Stored records
"""
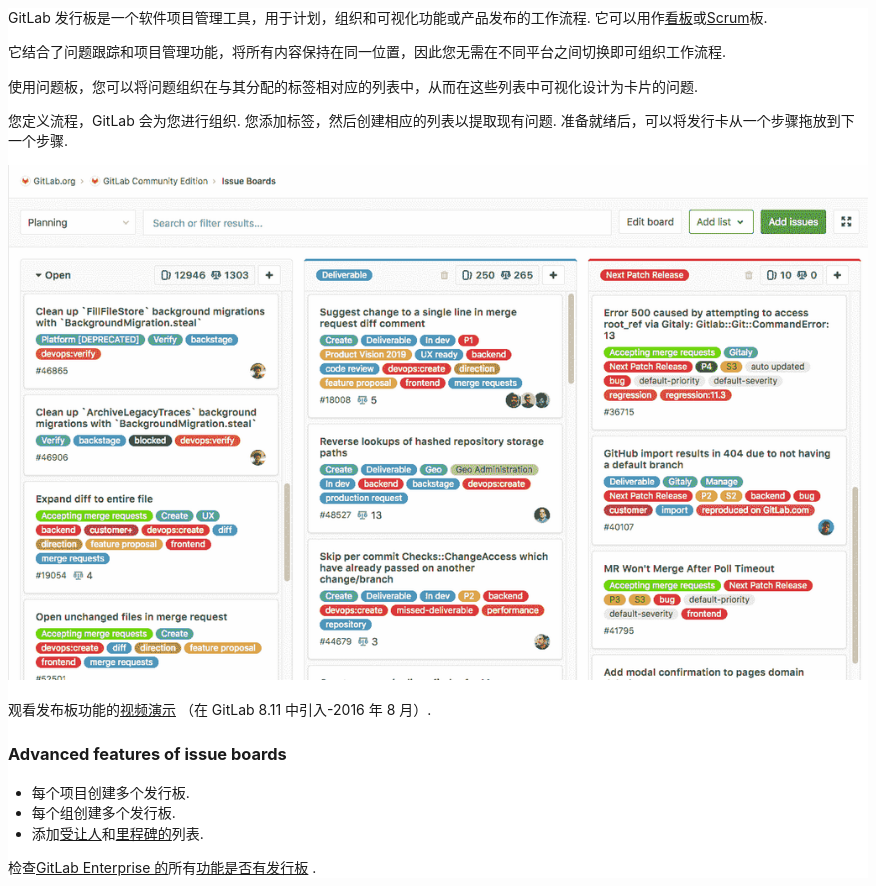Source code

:GitLab 发行板是一个软件项目管理工具，用于计划，组织和可视化功能或产品发布的工作流程. 它可以用作[看板](https://en.wikipedia.org/wiki/Kanban_(development))或[Scrum](https://en.wikipedia.org/wiki/Scrum_(software_development))板.

它结合了问题跟踪和项目管理功能，将所有内容保持在同一位置，因此您无需在不同平台之间切换即可组织工作流程.

使用问题板，您可以将问题组织在与其分配的标签相对应的列表中，从而在这些列表中可视化设计为卡片的问题.

您定义流程，GitLab 会为您进行组织. 您添加标签，然后创建相应的列表以提取现有问题. 准备就绪后，可以将发行卡从一个步骤拖放到下一个步骤.

[![GitLab issue board - Core](img/2a62cf1a17a5306e4d6cd91c30149941.png)](img/issue_boards_core.png)

观看发布板功能的[视频演示](https://youtu.be/UWsJ8tkHAa8) （在 GitLab 8.11 中引入-2016 年 8 月）.

### Advanced features of issue boards[](#advanced-features-of-issue-boards "Permalink")

*   每个项目创建多个发行板.
*   每个组创建多个发行板.
*   添加[受让人](#assignee-lists-premium)和[里程碑的](#milestone-lists-premium)列表.

检查[GitLab Enterprise 的](#gitlab-enterprise-features-for-issue-boards)所有[功能是否有发行板](#gitlab-enterprise-features-for-issue-boards) .
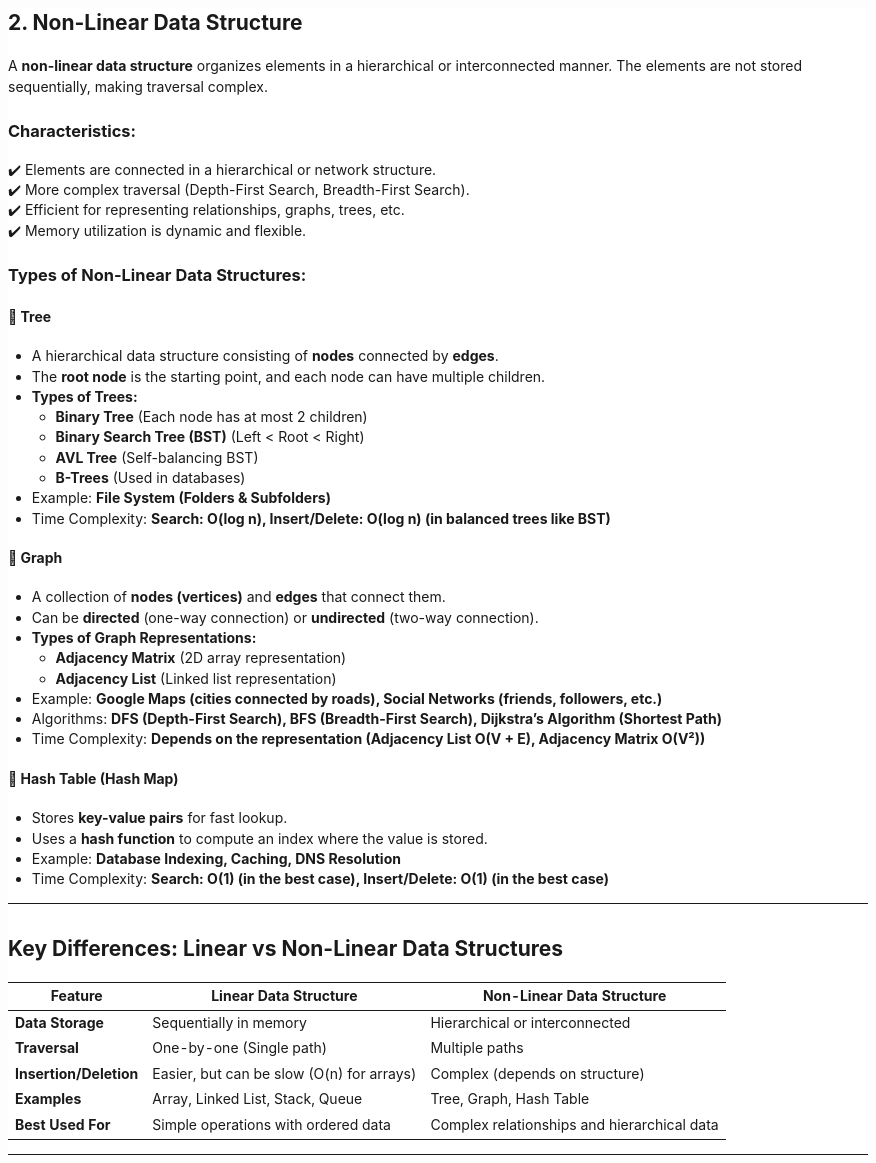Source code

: 
## **2. Non-Linear Data Structure**  
A **non-linear data structure** organizes elements in a hierarchical or interconnected manner. The elements are not stored sequentially, making traversal complex.

### **Characteristics:**  
✔️ Elements are connected in a hierarchical or network structure.  
✔️ More complex traversal (Depth-First Search, Breadth-First Search).  
✔️ Efficient for representing relationships, graphs, trees, etc.  
✔️ Memory utilization is dynamic and flexible.

### **Types of Non-Linear Data Structures:**  
#### 🔹 **Tree**  
   - A hierarchical data structure consisting of **nodes** connected by **edges**.  
   - The **root node** is the starting point, and each node can have multiple children.  
   - **Types of Trees:**  
     - **Binary Tree** (Each node has at most 2 children)  
     - **Binary Search Tree (BST)** (Left < Root < Right)  
     - **AVL Tree** (Self-balancing BST)  
     - **B-Trees** (Used in databases)  
   - Example: **File System (Folders & Subfolders)**  
   - Time Complexity: **Search: O(log n), Insert/Delete: O(log n) (in balanced trees like BST)**  

#### 🔹 **Graph**  
   - A collection of **nodes (vertices)** and **edges** that connect them.  
   - Can be **directed** (one-way connection) or **undirected** (two-way connection).  
   - **Types of Graph Representations:**  
     - **Adjacency Matrix** (2D array representation)  
     - **Adjacency List** (Linked list representation)  
   - Example: **Google Maps (cities connected by roads), Social Networks (friends, followers, etc.)**  
   - Algorithms: **DFS (Depth-First Search), BFS (Breadth-First Search), Dijkstra’s Algorithm (Shortest Path)**  
   - Time Complexity: **Depends on the representation (Adjacency List O(V + E), Adjacency Matrix O(V²))**  

#### 🔹 **Hash Table (Hash Map)**  
   - Stores **key-value pairs** for fast lookup.  
   - Uses a **hash function** to compute an index where the value is stored.  
   - Example: **Database Indexing, Caching, DNS Resolution**  
   - Time Complexity: **Search: O(1) (in the best case), Insert/Delete: O(1) (in the best case)**  

---

## **Key Differences: Linear vs Non-Linear Data Structures**  

| Feature | Linear Data Structure | Non-Linear Data Structure |
|---------|----------------------|--------------------------|
| **Data Storage** | Sequentially in memory | Hierarchical or interconnected |
| **Traversal** | One-by-one (Single path) | Multiple paths |
| **Insertion/Deletion** | Easier, but can be slow (O(n) for arrays) | Complex (depends on structure) |
| **Examples** | Array, Linked List, Stack, Queue | Tree, Graph, Hash Table |
| **Best Used For** | Simple operations with ordered data | Complex relationships and hierarchical data |

---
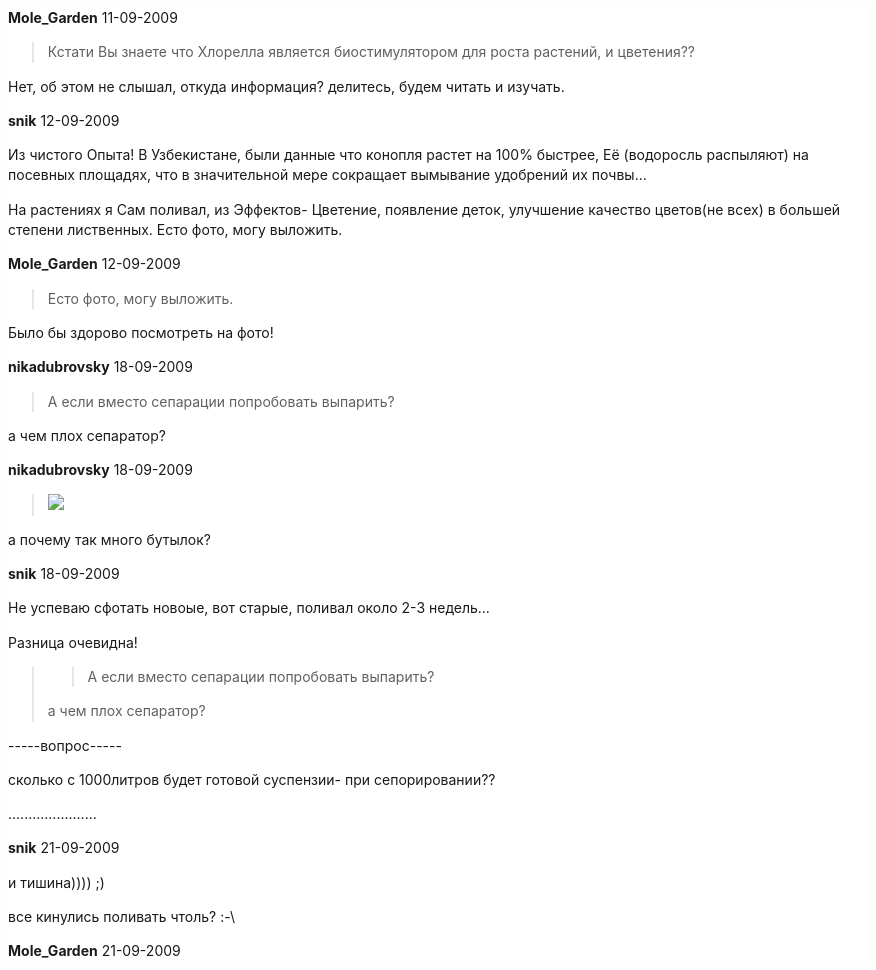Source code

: 
**Mole_Garden** 11-09-2009

> Кстати Вы знаете что Хлорелла является биостимулятором для роста растений, и цветения??

Нет, об этом не слышал, откуда информация? делитесь, будем читать и изучать.


**snik** 12-09-2009

Из чистого Опыта! В Узбекистане, были данные что конопля растет на 100% быстрее, Её (водоросль распыляют) на посевных площадях, что в значительной мере сокращает вымывание удобрений их почвы...

На растениях я Сам поливал, из Эффектов- Цветение, появление деток, улучшение качество цветов(не всех) в большей степени лиственных. Есто фото, могу выложить.


**Mole_Garden** 12-09-2009

> Есто фото, могу выложить.

Было бы здорово посмотреть на фото!


**nikadubrovsky** 18-09-2009

> А если вместо сепарации попробовать выпарить?

а чем плох сепаратор?


**nikadubrovsky** 18-09-2009

> ![](http://img40.imageshack.us/img40/6350/26190745.jpg)

а почему так много бутылок?


**snik** 18-09-2009

Не успеваю сфотать новоые, вот старые, поливал около 2-3 недель...

Разница очевидна!

> > А если вместо сепарации попробовать выпарить?
> 
> 
> 
> а чем плох сепаратор?

-----вопрос-----

сколько с 1000литров будет готовой суспензии- при сепорировании??

......................


**snik** 21-09-2009

и тишина)))) ;)

все кинулись поливать чтоль? :-\


**Mole_Garden** 21-09-2009
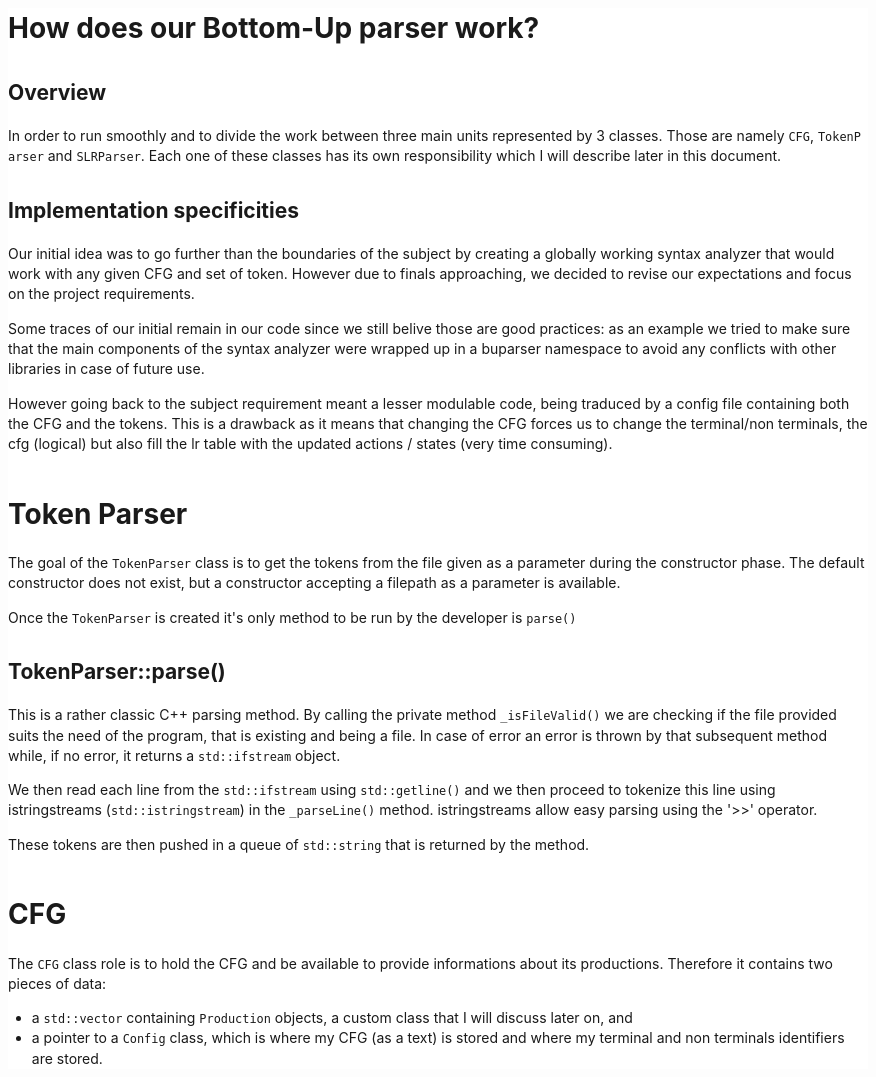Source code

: # How does our Bottom-Up parser work?

## Overview

In order to run smoothly and to divide the work between three main units represented by 3 classes. Those are namely `CFG`, `TokenParser` and `SLRParser`. Each one of these classes has its own responsibility which I will describe later in this document.

## Implementation specificities

Our initial idea was to go further than the boundaries of the subject by creating a globally working syntax analyzer that would work with any given CFG and set of token. However due to finals approaching, we decided to revise our expectations and focus on the project requirements.

Some traces of our initial remain in our code since we still belive those are good practices: as an example we tried to make sure that the main components of the syntax analyzer were wrapped up in a buparser namespace to avoid any conflicts with other libraries in case of future use.

However going back to the subject requirement meant a lesser modulable code, being traduced by a config file containing both the CFG and the tokens. This is a drawback as it means that changing the CFG forces us to change the terminal/non terminals, the cfg (logical) but also fill the lr table with the updated actions / states (very time consuming).

# Token Parser

The goal of the `TokenParser` class is to get the tokens from the file given as a parameter during the constructor phase. The default constructor does not exist, but a constructor accepting a filepath as a parameter is available.

Once the `TokenParser` is created it's only method to be run by the developer is `parse()`

## TokenParser::parse()

This is a rather classic C++ parsing method. By calling the private method `_isFileValid()` we are checking if the file provided suits the need of the program, that is existing and being a file. In case of error an error is thrown by that subsequent method while, if no error, it returns a `std::ifstream` object.

We then read each line from the `std::ifstream` using `std::getline()` and we then proceed to tokenize this line using istringstreams (`std::istringstream`) in the `_parseLine()` method. istringstreams allow easy parsing using the '>>' operator.

These tokens are then pushed in a queue of `std::string` that is returned by the method.

# CFG

The `CFG` class role is to hold the CFG and be available to provide informations about its productions. Therefore it contains two pieces of data:

- a `std::vector` containing `Production` objects, a custom class that I will discuss later on, and
- a pointer to a `Config` class, which is where my CFG (as a text) is stored and where my terminal and non terminals identifiers are stored.
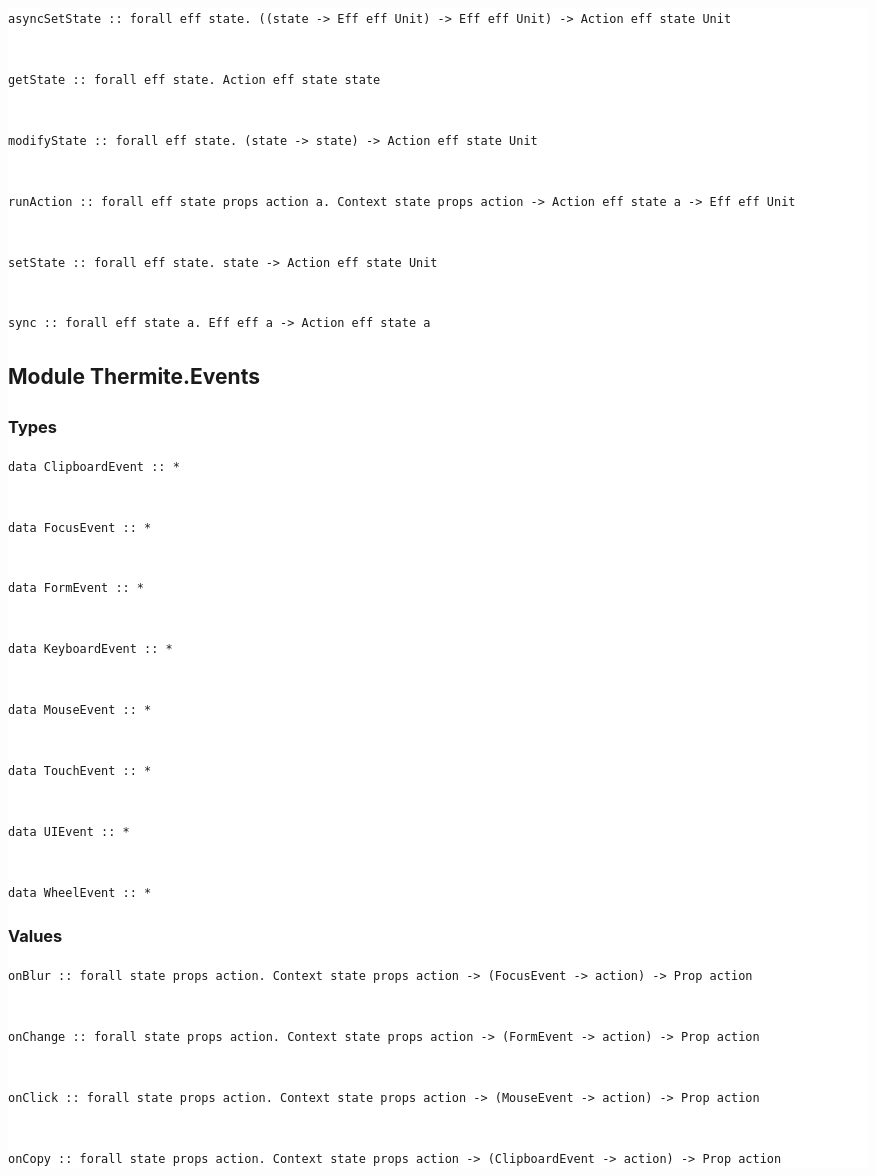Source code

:     asyncSetState :: forall eff state. ((state -> Eff eff Unit) -> Eff eff Unit) -> Action eff state Unit


    getState :: forall eff state. Action eff state state


    modifyState :: forall eff state. (state -> state) -> Action eff state Unit


    runAction :: forall eff state props action a. Context state props action -> Action eff state a -> Eff eff Unit


    setState :: forall eff state. state -> Action eff state Unit


    sync :: forall eff state a. Eff eff a -> Action eff state a


## Module Thermite.Events

### Types


    data ClipboardEvent :: *


    data FocusEvent :: *


    data FormEvent :: *


    data KeyboardEvent :: *


    data MouseEvent :: *


    data TouchEvent :: *


    data UIEvent :: *


    data WheelEvent :: *


### Values


    onBlur :: forall state props action. Context state props action -> (FocusEvent -> action) -> Prop action


    onChange :: forall state props action. Context state props action -> (FormEvent -> action) -> Prop action


    onClick :: forall state props action. Context state props action -> (MouseEvent -> action) -> Prop action


    onCopy :: forall state props action. Context state props action -> (ClipboardEvent -> action) -> Prop action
"""
* [Activity]:
Where the string "если" appears in a line of the entries above, return that line.

* [Answer box]:
> А если вместо сепарации попробовать выпарить?
> > А если вместо сепарации попробовать выпарить?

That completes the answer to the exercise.